Output Settings¶
The first step in the rendering process is to determine and set the output settings. This includes render size, frame rate, pixel aspect ratio, output location, and file type.
Dimensions Panel¶
- Render Presets
Common format presets for TVs and screens.
- Resolution
- X/Y
The number of pixels horizontally and vertically in the image.
- Percentage
Slider to reduce or increase the size of the rendered image relative to the X/Y values above. This is useful for small test renders that have the same proportions as the final image.
- Aspect Ratio
Older televisions may have non-square pixels, so this can be used to control the shape of the pixels along the respective axis. This will pre-distort the images which will look stretched on a computer screen, but which will display correctly on a TV set. It is important that you use the correct pixel aspect ratio when rendering to prevent re-scaling, resulting in lowered image quality.
See Video Output for details on pixel aspect ratio.
- Render Region
Renders just a portion of the view instead of the entire frame. See the Render Region documentation to see how to define the size of the render region.
Nota
This disables the Save Buffers option in the Performance panel.
- Crop Render Region
Crops the rendered image to the size of the render region, instead of rendering a transparent background around it.
- Frame Range
Set the Start and End frames for Rendering Animations. Step controls the number of frames to advance by for each frame in the timeline.
- Frame Rate
For an Animation the frame rate is how many frames will be displayed per second.
- Time Remapping
Use to remap the length of an animation.
Output Panel¶
This panel provides options for setting the location of rendered frames for animations, and the quality of the saved images.
- File Path
Choose the location to save rendered frames.
When rendering an animation, the frame number is appended at the end of the file name with four padded zeros (e.g.
image0001.png
). You can set a custom padding size by adding the appropriate number of#
anywhere in the file name (e.g.image_##_test.png
translates toimage_01_test.png
).This setting expands Relative Paths where a
//
prefix represents the directory of the current blend-file.- Overwrite
Overwrite existing files when rendering.
- Placeholders
Create empty placeholder frames while rendering.
- File Extensions
Adds the correct file extensions per file type to the output files.
- Cache Result
Saves the rendered image and passes to a multi-layer EXR file in temporary location on your hard drive. This allows the Compositor to read these to improve the performance, especially for heavy compositing.
- File Format
Choose the file format to save to. Based on which format is used, other options such as channels, bit depth and compression level are available.

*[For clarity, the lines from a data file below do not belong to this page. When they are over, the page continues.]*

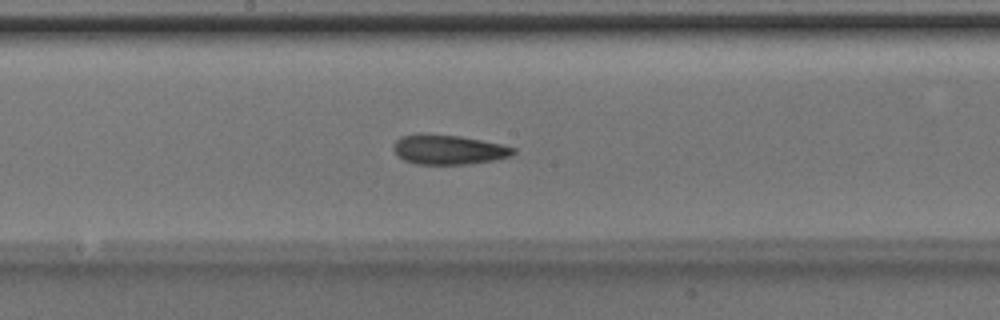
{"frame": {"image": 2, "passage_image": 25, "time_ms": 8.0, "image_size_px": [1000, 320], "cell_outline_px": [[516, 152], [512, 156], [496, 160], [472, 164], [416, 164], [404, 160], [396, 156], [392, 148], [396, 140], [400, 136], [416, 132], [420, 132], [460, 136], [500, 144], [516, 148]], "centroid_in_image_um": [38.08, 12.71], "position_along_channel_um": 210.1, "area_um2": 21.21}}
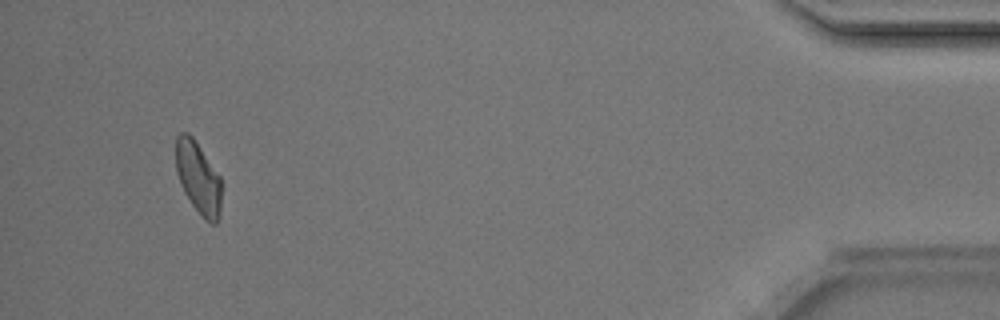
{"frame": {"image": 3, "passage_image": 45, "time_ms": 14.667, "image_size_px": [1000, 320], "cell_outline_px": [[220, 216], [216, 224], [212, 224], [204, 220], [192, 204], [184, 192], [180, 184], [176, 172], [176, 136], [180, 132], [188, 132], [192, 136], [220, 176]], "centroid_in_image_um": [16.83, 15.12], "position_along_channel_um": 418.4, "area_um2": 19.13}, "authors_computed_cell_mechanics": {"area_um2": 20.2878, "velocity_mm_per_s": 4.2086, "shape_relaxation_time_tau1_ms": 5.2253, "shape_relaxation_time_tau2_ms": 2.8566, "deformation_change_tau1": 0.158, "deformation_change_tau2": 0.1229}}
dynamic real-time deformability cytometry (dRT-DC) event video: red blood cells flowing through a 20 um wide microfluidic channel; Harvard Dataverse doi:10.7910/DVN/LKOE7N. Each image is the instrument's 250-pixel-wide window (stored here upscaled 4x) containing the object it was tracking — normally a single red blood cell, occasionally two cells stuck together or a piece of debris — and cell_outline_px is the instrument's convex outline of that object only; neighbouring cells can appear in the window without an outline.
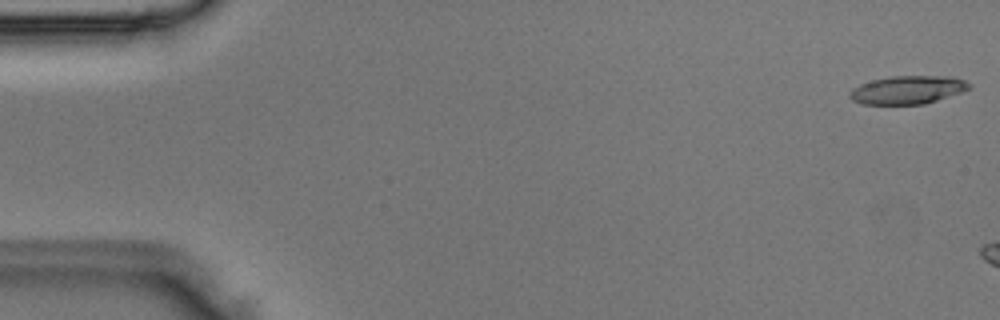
{"species": "Egyptian fruit bat (a non-hibernating species)", "species_latin": "Rousettus aegyptiacus", "temperature_condition": "room temperature", "stored_images_in_passage": 3, "camera_frame_rate_fps": 3000, "um_per_image_px": 0.085, "animal": {"sex": "male"}, "frame": {"image": 1, "passage_image": 1, "time_ms": 0.0, "image_size_px": [1000, 320], "cell_outline_px": [[972, 84], [968, 88], [960, 92], [924, 104], [860, 104], [852, 100], [848, 96], [848, 92], [852, 88], [860, 84], [872, 80], [892, 76], [948, 76], [964, 80]], "centroid_in_image_um": [77.08, 7.64], "position_along_channel_um": 7.9, "area_um2": 19.54}}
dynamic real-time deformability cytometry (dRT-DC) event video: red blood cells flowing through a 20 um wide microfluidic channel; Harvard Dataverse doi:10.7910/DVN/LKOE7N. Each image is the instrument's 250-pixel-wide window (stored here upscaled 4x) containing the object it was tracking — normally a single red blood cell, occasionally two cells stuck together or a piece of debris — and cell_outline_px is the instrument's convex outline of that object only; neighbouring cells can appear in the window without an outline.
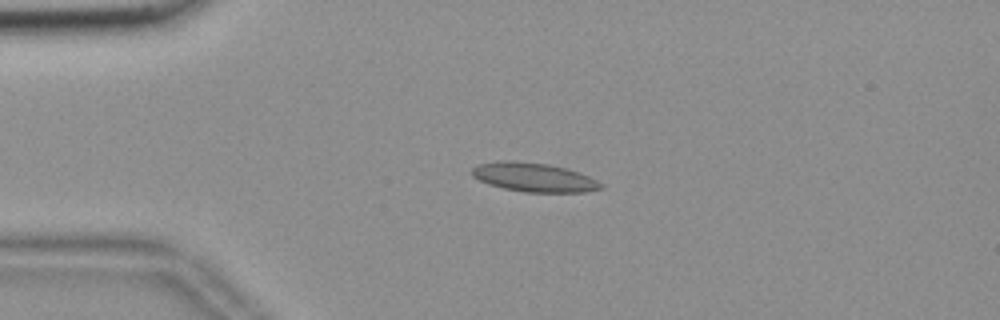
{"species": "common noctule bat (a hibernating species)", "species_latin": "Nyctalus noctula", "temperature_condition": "room temperature", "stored_images_in_passage": 43, "camera_frame_rate_fps": 3000, "um_per_image_px": 0.085, "animal": {"sex": "female", "body_mass_g": 18.4}, "frame": {"image": 1, "passage_image": 1, "time_ms": 0.0, "image_size_px": [1000, 320], "cell_outline_px": [[604, 188], [584, 192], [524, 192], [504, 188], [488, 184], [472, 176], [472, 168], [476, 164], [500, 160], [516, 160], [548, 164], [564, 168], [588, 176], [604, 184]], "centroid_in_image_um": [45.35, 15.06], "position_along_channel_um": 39.7, "area_um2": 21.79}}
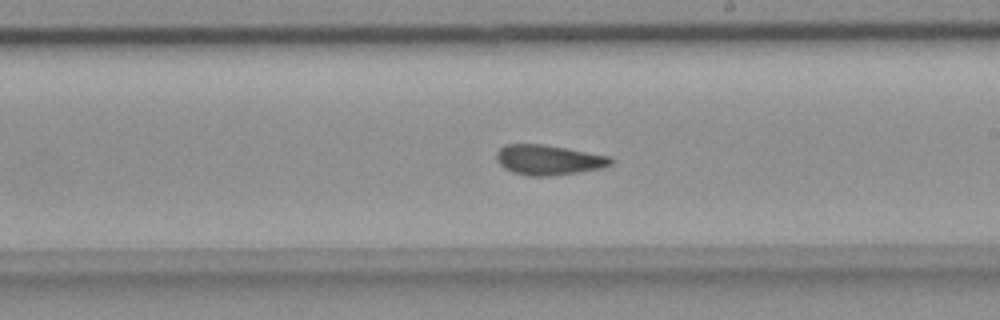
{"frame": {"image": 2, "passage_image": 20, "time_ms": 6.333, "image_size_px": [1000, 320], "cell_outline_px": [[612, 164], [604, 168], [580, 172], [548, 176], [528, 176], [512, 172], [504, 168], [496, 160], [496, 152], [504, 144], [544, 144], [608, 156], [612, 160]], "centroid_in_image_um": [46.59, 13.6], "position_along_channel_um": 242.4, "area_um2": 20.06}}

For rendering out to images see: saving images, for rendering to videos see rendering to videos.
- Color Mode
Choose the color format to save the image to. Note that RGBA will not be available for all image formats.
BW, RGB, RGBA
Consejo
Primitive Render Farm
An easy way to get multiple machines to share the rendering workload is to:
Set up a shared directory over a network file system.
Disable Overwrite, enable Placeholders in the Render Output panel.
Start as many machines as you wish rendering to that directory.
Post Processing Panel¶
Reference
- Panel
The Post Processing panel is used to control different options used to process your image after rendering.
- Sequencer
Renders the output of the Video Sequence editor, instead of the view from the 3D scene’s active camera. If the sequence contains scene strips, these will also be rendered as part of the pipeline. If Compositing is also enabled, the Scene strip will be the output of the Compositor.
- Compositing
Renders the output from the compositing node setup, and then pumps all images through the Composite node tree, displaying the image fed to the Composite Output node.
Dithering¶
Dithering is a technique for blurring pixels to prevent banding that is seen in areas of gradients, where stair-stepping appears between colors. Banding artifacts are more noticeable when gradients are longer, or less steep. Dithering was developed for graphics with low bit depths, meaning they had a limited range of possible colors.
Dithering works by taking pixel values and comparing them with a threshold and neighboring pixels then does calculations to generate the appropriate color. Dithering creates the perceived effect of a larger color palette by creating a sort of visual color mixing. For example, if you take a grid and distribute red and yellow pixels evenly across it, the image would appear to be orange.
The Dither value ranges from 0 to 2.